To truly get the most out of LinkedIn, business owners must view it as a networking site, rather than simply a place to advertise for new employees. Accept invitations quickly, respond to all messages, and post content relevant to your industry—whether created by your company, or written by an expert, such content gives you the opportunity to engage with followers, increasing recognition of your brand. And if you have an advertisement you’d like to target at professionals in a specific industry, LinkedIn’s Campaign Manager, with its targeted filters for job title, seniority, and more, could be the best way to go.
As noted in 2019, YouTube is actually the most popular platform in the United States, with 73% of online adults using it, and 94% of those aged 18-24. There’s a 7% spread across white, black, and Hispanic users; slightly more men than women are streaming videos through YouTube. These sound like great numbers; however, less than half those users visit the site every day.
Obviously, this is a platform that requires the use of video—and that can seem a little daunting to small business owners. This isn’t a place for amateur directors, which is why it is last on our list. Creating a YouTube page for your business requires time, energy, and likely a considerable investment. And although it is technically a social platform—users can subscribe to your page and are able to leave comments—it is also infamous for attracting trolls who enjoy leaving disparaging comments.
Finally, advertising on YouTube involves complex considerations, from deciding between skippable and non-skippable ads to ensuring your website is prepared to handle the influx of visitors responding to your call to action. However, keywords are less expensive to target on YouTube, at .06 USD as compared to 1-2 USD for traditional Google search. So if you’re particularly great at video, this could be the ideal platform for your business.
WhatsApp is a free messaging service that allows for the sending of text, images, documents, and other media, as well as video calls. The app and its cousins, like Viber and Kik, are growing in popularity, particularly in countries where traditional SMS and mobile calling can be rather expensive. These apps are also particularly useful for those who’ve moved away from their home country, or simply have friends across borders. 42% of those under 30 use WhatsApp or a similar platform, and use among men is slightly higher than use among women.
Many business owners might assume there is no need for them to spend valuable time on a platform where users’ primary purpose is to engage in private conversations with friends.

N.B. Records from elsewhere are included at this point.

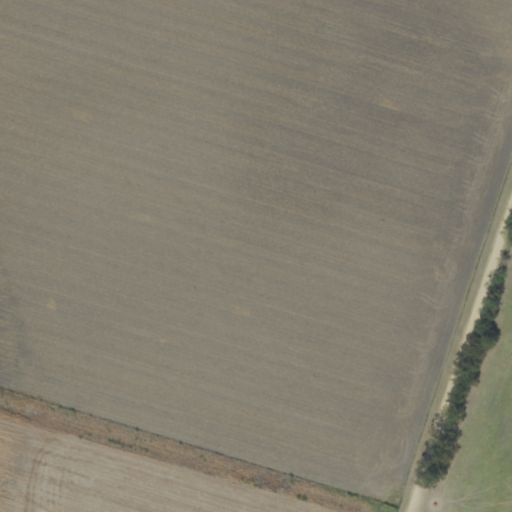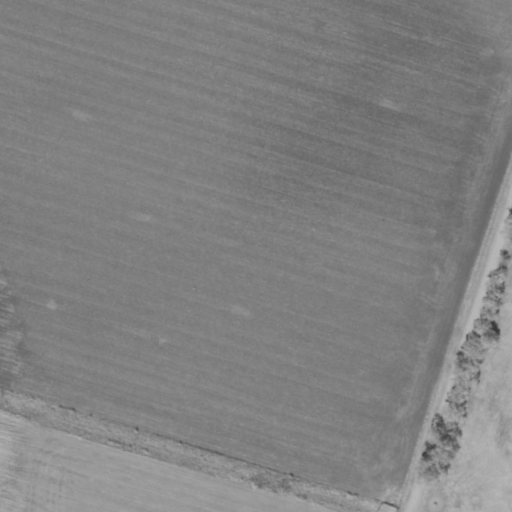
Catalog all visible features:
road: (474, 396)
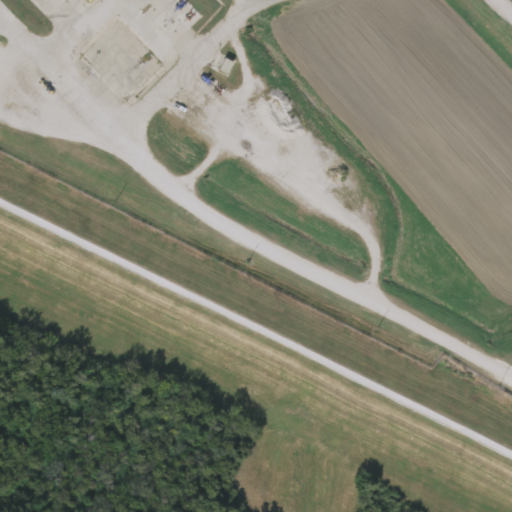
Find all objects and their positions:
building: (158, 20)
wastewater plant: (282, 200)
road: (223, 227)
road: (256, 335)
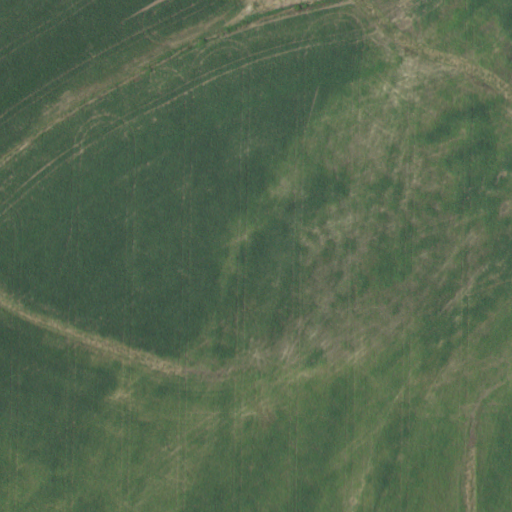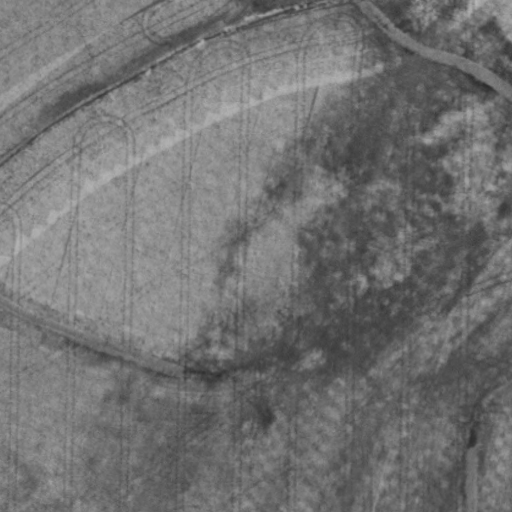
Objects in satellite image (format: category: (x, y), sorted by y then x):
crop: (256, 256)
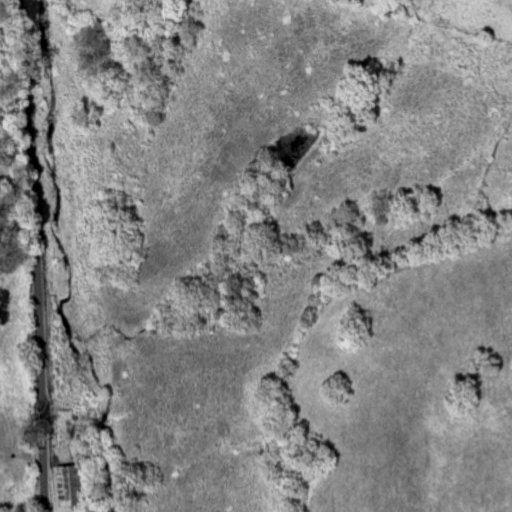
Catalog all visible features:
road: (35, 255)
building: (70, 487)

However, setting your business up on WhatsApp can strengthen your customer service and increase brand loyalty. Those using messaging apps report they are more likely to purchase from a business they are able to message directly.
With the WhatsApp business app, companies can create profiles, organize messages, and more easily respond to customers. What’s essential to remember, however, is that WhatsApp should be viewed not as a tool to attract new clients (engagement can only occur with users that have provided your business with their phone number), but as a way to make the experience better for current customers.